The Problem: Staying in touch
International data plans are becoming a bit more reasonable, but they're typically so high that many travelers just stick to Wi-Fi on international trips and spend their time hunting for elusive signals. Even calling home can be a pain thanks to frightening roaming fees. It's no fun burning through your travel budget just because you wanted to touch base with your loved ones.

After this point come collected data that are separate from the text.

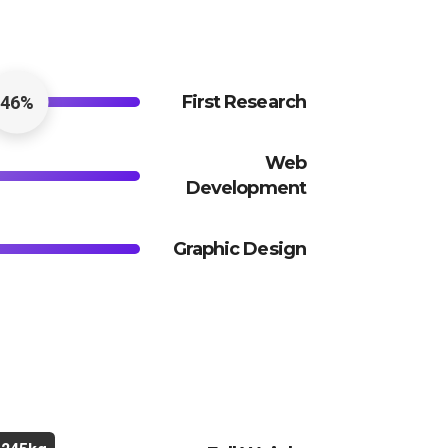
First Research
46%
Web
Development
Graphic Design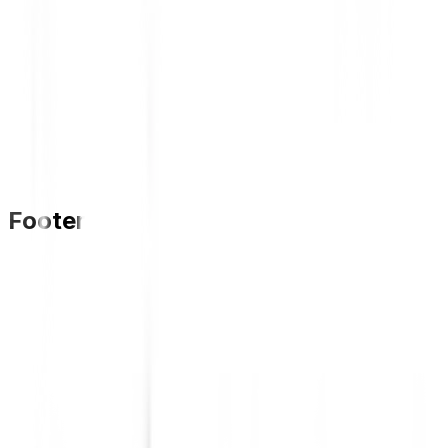
Footer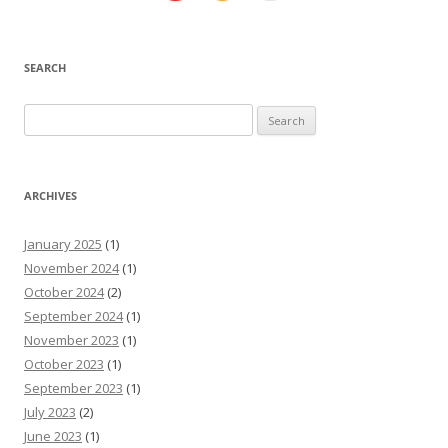
SEARCH
Search
for:
ARCHIVES
January 2025
(1)
November 2024
(1)
October 2024
(2)
September 2024
(1)
November 2023
(1)
October 2023
(1)
September 2023
(1)
July 2023
(2)
June 2023
(1)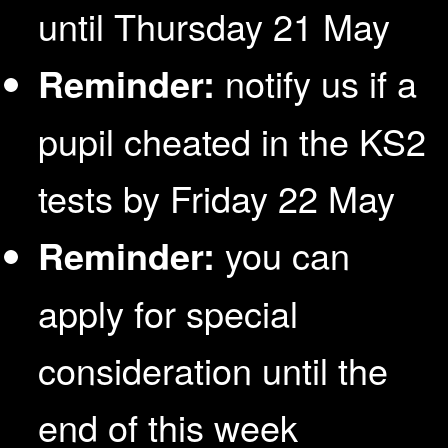
until Thursday 21 May
Reminder:
notify us if a
pupil cheated in the KS2
tests by Friday 22 May
Reminder:
you can
apply for special
consideration until the
end of this week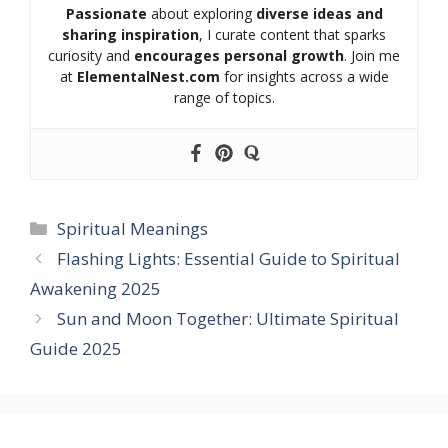
Passionate
about exploring
diverse ideas and
sharing inspiration
, I curate content that sparks
curiosity and
encourages personal growth
. Join me
at
ElementalNest.com
for insights across a wide
range of topics.
Categories
Spiritual Meanings
Flashing Lights: Essential Guide to Spiritual
Awakening 2025
Sun and Moon Together: Ultimate Spiritual
Guide 2025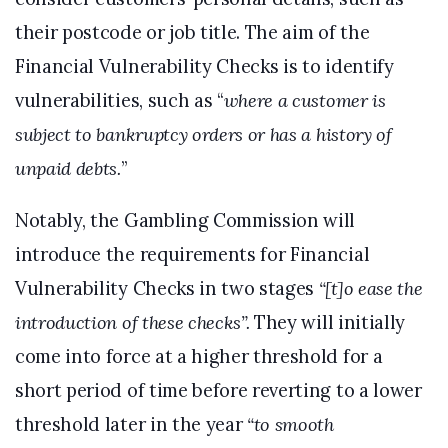
their postcode or job title. The aim of the
Financial Vulnerability Checks is to identify
vulnerabilities, such as “
where a customer is
subject to bankruptcy orders or has a history of
unpaid debts.
”
Notably, the Gambling Commission will
introduce the requirements for Financial
Vulnerability Checks in two stages
“[t]o ease the
introduction of these checks”.
They will initially
come into force at a higher threshold for a
short period of time before reverting to a lower
threshold later in the year
“to smooth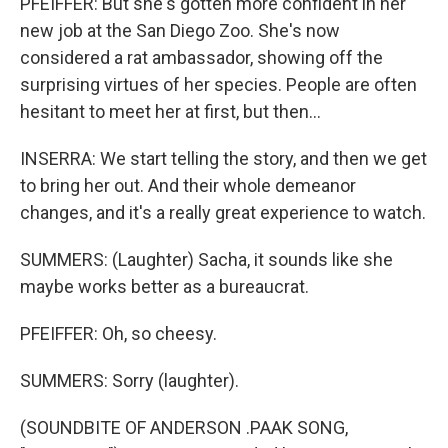
PFEIFFER: But she's gotten more confident in her
new job at the San Diego Zoo. She's now
considered a rat ambassador, showing off the
surprising virtues of her species. People are often
hesitant to meet her at first, but then...
INSERRA: We start telling the story, and then we get
to bring her out. And their whole demeanor
changes, and it's a really great experience to watch.
SUMMERS: (Laughter) Sacha, it sounds like she
maybe works better as a bureaucrat.
PFEIFFER: Oh, so cheesy.
SUMMERS: Sorry (laughter).
(SOUNDBITE OF ANDERSON .PAAK SONG,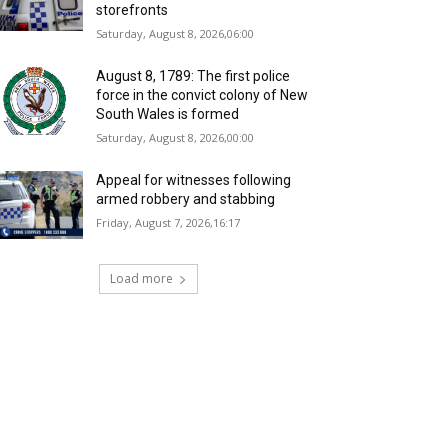
storefronts
Saturday, August 8, 2026,06:00
August 8, 1789: The first police
force in the convict colony of New
South Wales is formed
Saturday, August 8, 2026,00:00
Appeal for witnesses following
armed robbery and stabbing
Friday, August 7, 2026,16:17
Load more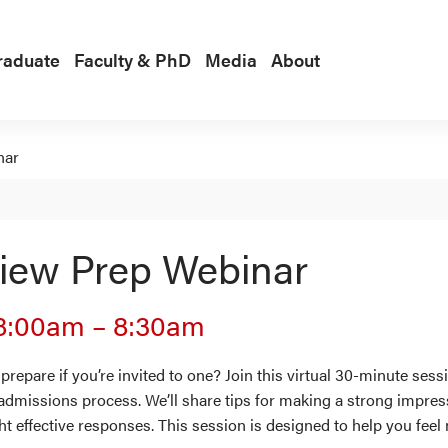
raduate
Faculty & PhD
Media
About
nar
view Prep Webinar
8:00am
–
8:30am
repare if you’re invited to one? Join this virtual 30-minute se
 admissions process. We’ll share tips for making a strong impre
ht effective responses. This session is designed to help you fee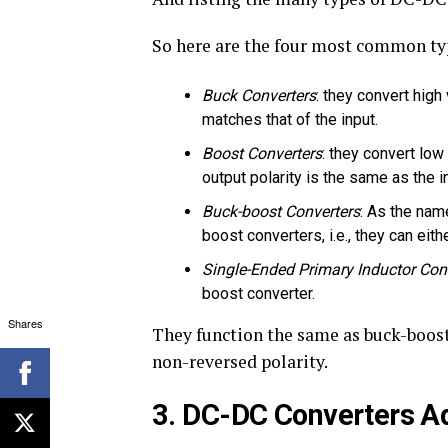
So here are the four most common ty
Buck Converters
: they convert high
matches that of the input.
Boost Converters
: they convert low
output polarity is the same as the i
Buck-boost Converters
: As the nam
boost converters, i.e., they can eit
Single-Ended Primary Inductor Con
boost converter.
Shares
They function the same as buck-boost
non-reversed polarity.
3. DC-DC Converters Ad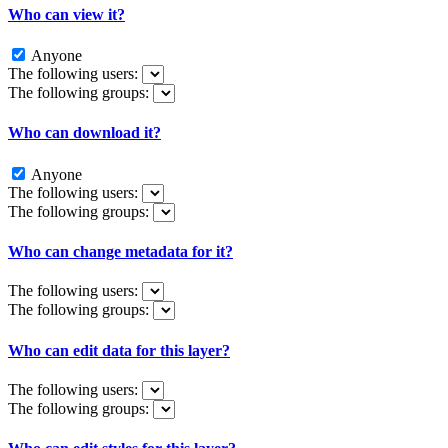
Who can view it?
Anyone
The following users:
The following groups:
Who can download it?
Anyone
The following users:
The following groups:
Who can change metadata for it?
The following users:
The following groups:
Who can edit data for this layer?
The following users:
The following groups: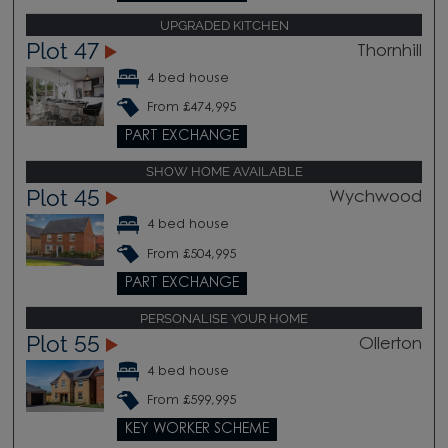
UPGRADED KITCHEN
Plot 47
Thornhill
4 bed house
From £474,995
PART EXCHANGE
SHOW HOME AVAILABLE
Plot 45
Wychwood
4 bed house
From £504,995
PART EXCHANGE
PERSONALISE YOUR HOME
Plot 55
Ollerton
4 bed house
From £599,995
KEY WORKER SCHEME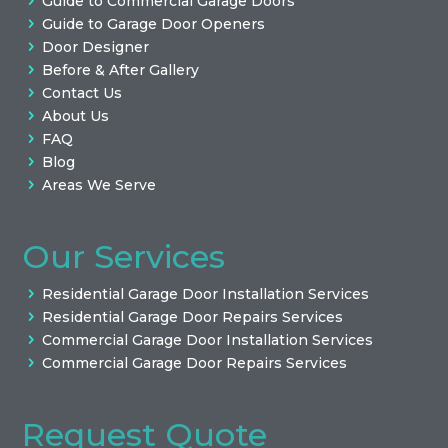
Guide to Commercial Garage Doors
Guide to Garage Door Openers
Door Designer
Before & After Gallery
Contact Us
About Us
FAQ
Blog
Areas We Serve
Our Services
Residential Garage Door Installation Services
Residential Garage Door Repairs Services
Commercial Garage Door Installation Services
Commercial Garage Door Repairs Services
Request Quote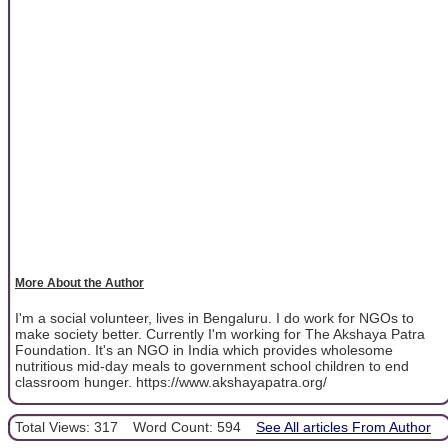
More About the Author
I'm a social volunteer, lives in Bengaluru. I do work for NGOs to
make society better. Currently I'm working for The Akshaya Patra
Foundation. It's an NGO in India which provides wholesome
nutritious mid-day meals to government school children to end
classroom hunger. https://www.akshayapatra.org/
Total Views: 317
Word Count: 594
See All articles From Author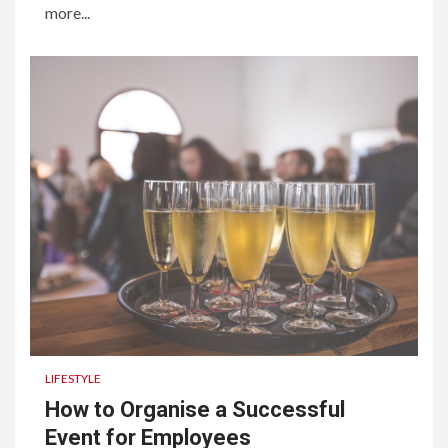
more...
LIFESTYLE
How to Organise a Successful
Event for Employees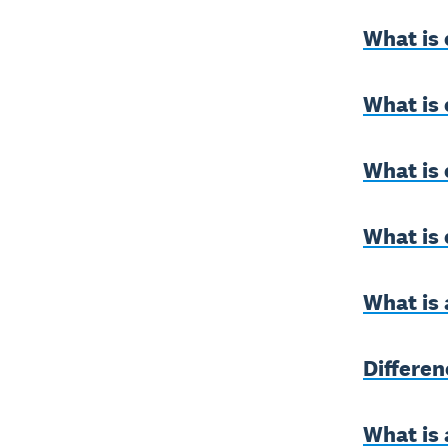
What is 
What is
What is 
What is
What is 
Differe
What is 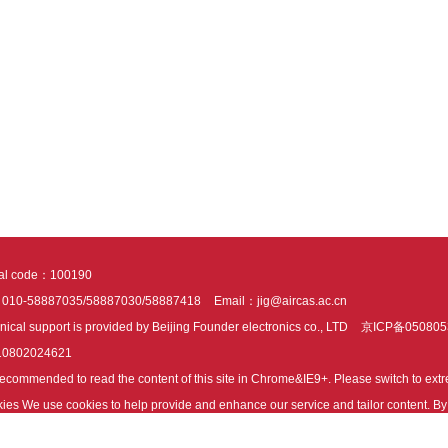
tal code：100190
：010-58887035/58887030/58887418
Email：jig@aircas.ac.cn
nical support is provided by Beijing Founder electronics co., LTD
京ICP备050805
10802024621
s recommended to read the content of this site in Chrome&IE9+. Please switch to ex
ies We use cookies to help provide and enhance our service and tailor content. By 
ies.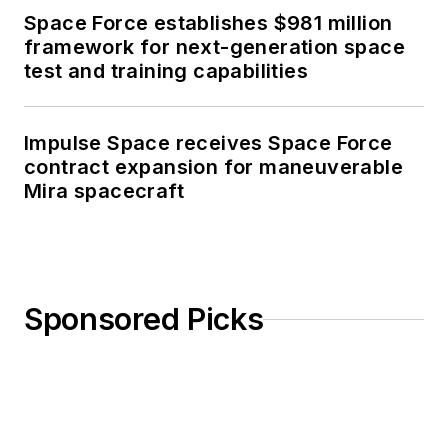
Space Force establishes $981 million
framework for next-generation space
test and training capabilities
Impulse Space receives Space Force
contract expansion for maneuverable
Mira spacecraft
Sponsored Picks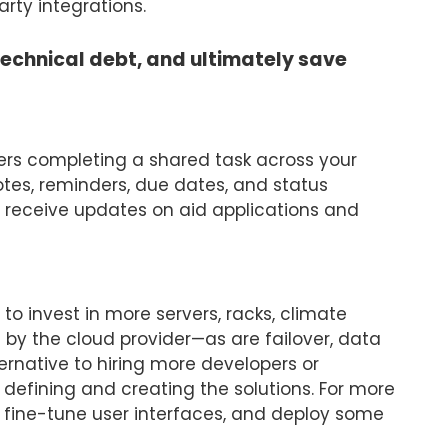
rty integrations.
technical debt, and ultimately save
rs completing a shared task across your
tes, reminders, due dates, and status
o receive updates on aid applications and
to invest in more servers, racks, climate
 by the cloud provider—as are failover, data
ternative to hiring more developers or
defining and creating the solutions. For more
s, fine-tune user interfaces, and deploy some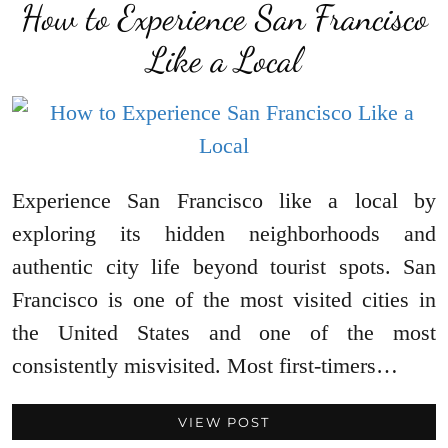
How to Experience San Francisco
Like a Local
Experience San Francisco like a local by
exploring its hidden neighborhoods and
authentic city life beyond tourist spots. San
Francisco is one of the most visited cities in
the United States and one of the most
consistently misvisited. Most first-timers…
VIEW POST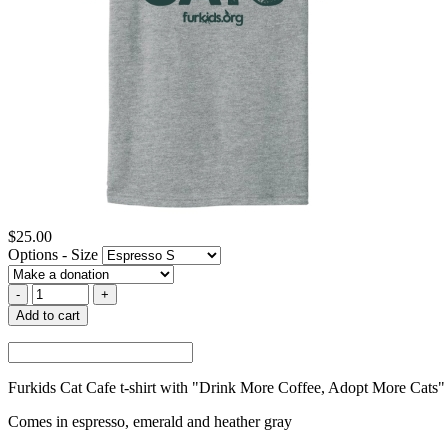
$25.00
Options - Size
Add to cart
Furkids Cat Cafe t-shirt with "Drink More Coffee, Adopt More Cats"
Comes in espresso, emerald and heather gray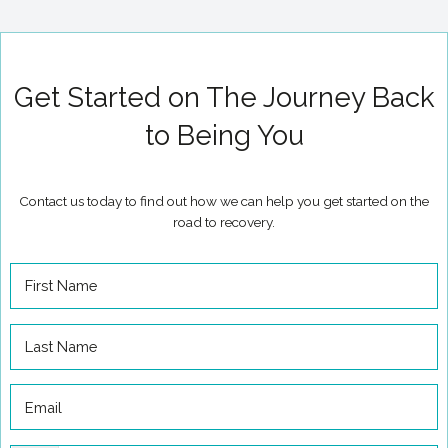
Get Started on The Journey Back
to Being You
Contact us today to find out how we can help you get started on the
road to recovery.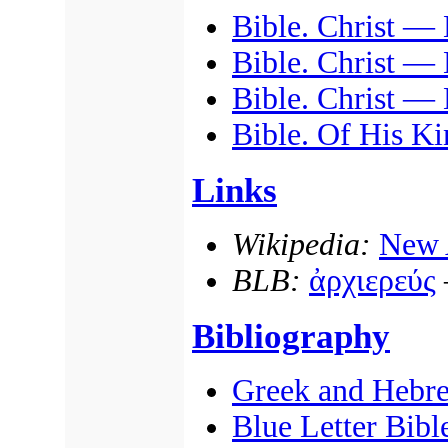
Bible. Christ — 
Bible. Christ — 
Bible. Christ —
Bible. Of His Ki
Links
Wikipedia:
New 
BLB:
ἀρχιερεύς
Bibliography
Greek and Hebr
Blue Letter Bibl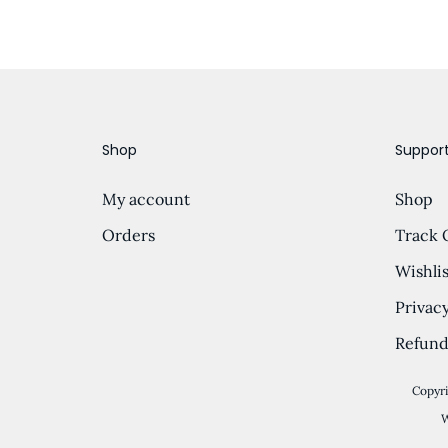
Shop
Suppor
My account
Shop
Orders
Track 
Wishlis
Privacy
Refund
Copyri
W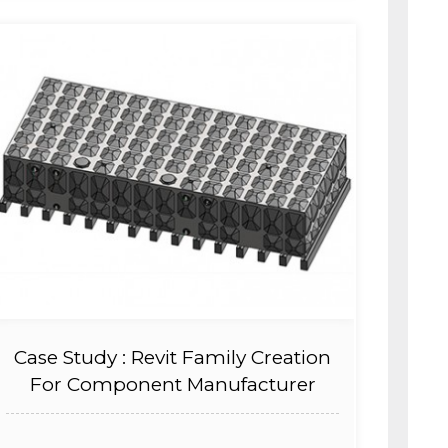
Case Study : Revit Family Creation
For Component Manufacturer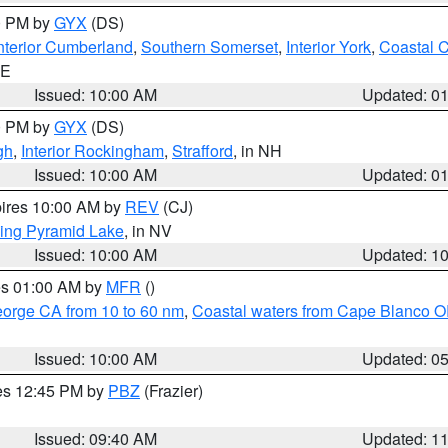
00 PM by
GYX
(DS)
nterior Cumberland
,
Southern Somerset
,
Interior York
,
Coastal 
ME
Issued: 10:00 AM
Updated: 0
00 PM by
GYX
(DS)
gh
,
Interior Rockingham
,
Strafford
, in NH
Issued: 10:00 AM
Updated: 0
pires 10:00 AM by
REV
(CJ)
ing Pyramid Lake
, in NV
Issued: 10:00 AM
Updated: 1
res 01:00 AM by
MFR
()
eorge CA from 10 to 60 nm
,
Coastal waters from Cape Blanco OR
Issued: 10:00 AM
Updated: 0
res 12:45 PM by
PBZ
(Frazier)
Issued: 09:40 AM
Updated: 1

Generally, Wi-Fi is becoming common enough that it's not too hard to find in many cities of the world, and in most cases a Wi-Fi-compatible phone app, like Google Voice or Skype, will serve you fine, provided you fill the account with some cash. But, if you want an experience that's more akin to using your smartphone at home, pick up KeepGo and KnowRoaming.
KeepGo is a data SIM card that you switch out with your regular SIM card when in another country. It costs just $59 and comes with 1GB of data - you'll need to buy data when you want more - and you can easily switch it out with the cards on most phones. KnowRoaming works the same way for phone calls, and costs just $30, though you can refill it up it as you go.
You can also catch up with ChatSim Unlimited, a global SIM card that connects all your favorite chat apps, including WhatsApp, Telegram and Facebook Messenger. It'll connect your phone to over 250 operators in over 150 countries, allowing you to stay in touch no matter where you roam. It's recommended you block data usage for apps running in the background so you don't run up charges on them as well.
If you don't mind connecting over the web and are a UK resident, try the Love2surf international SIM card. You'll get internet access in over 114 countries without incurring data roaming fees. Starting at £7.99 for 100MB in Europe, you can up your purchase to 1GB in Europe for £32.99 on Amazon. Adding more countries costs more, but it's a relatively small price to pay to stay in touch and not rack up a huge bill.
KeepGo: Available on KeepGo's website for $59
The Problem: Scrambling to find your boarding pass
So, you spent too much time at the last meeting or you got stuck in traffic, and now your flight's only a few minutes from taking off. Suddenly you get up to the security line and fish around for your boarding pass, and it's not there!
Most airlines offer digital boarding passes with QR codes on them today, so be sure to download those on your phone when you check in remotely. If you're worried the airport you're visiting won't have adequate Wi-Fi, then by all means, screenshot it and save it to your photos folder.
Mobile boarding passes always seem to take a couple more seconds to work at the scanner for some reason, which might irritate the guy behind you huffing to get to his seat, but the convenience is hard to beat. As a bonus, the boarding pass contains information about your gate and time of departure, so it's always nice to have that on hand.
The Problem: Keeping organized on the go
Winging it is always fun when you're traveling, but sometimes it just doesn't do. You need ready access to important information you've copied down like confirmation numbers, photos of important documents, appointment times and addresses, or maybe even just a few interesting facts about the place you're visiting. You may have digitally researched it all, but now that you're on the ground, you find there's no Wi-Fi around to access any of it.
Sure, Evernote is probably the best known of the mobile organization apps, but the problem is that you have to pay for a premium account. But that's not a problem with Microsoft's OneNote app, which lets you access all your notes offline regardless of where you are. The interface isn't as clean, but it has some features Evernote doesn't have, such as the ability to take video annotations to notes and the super impressive skill of rendering notes written with a stylus into plain text.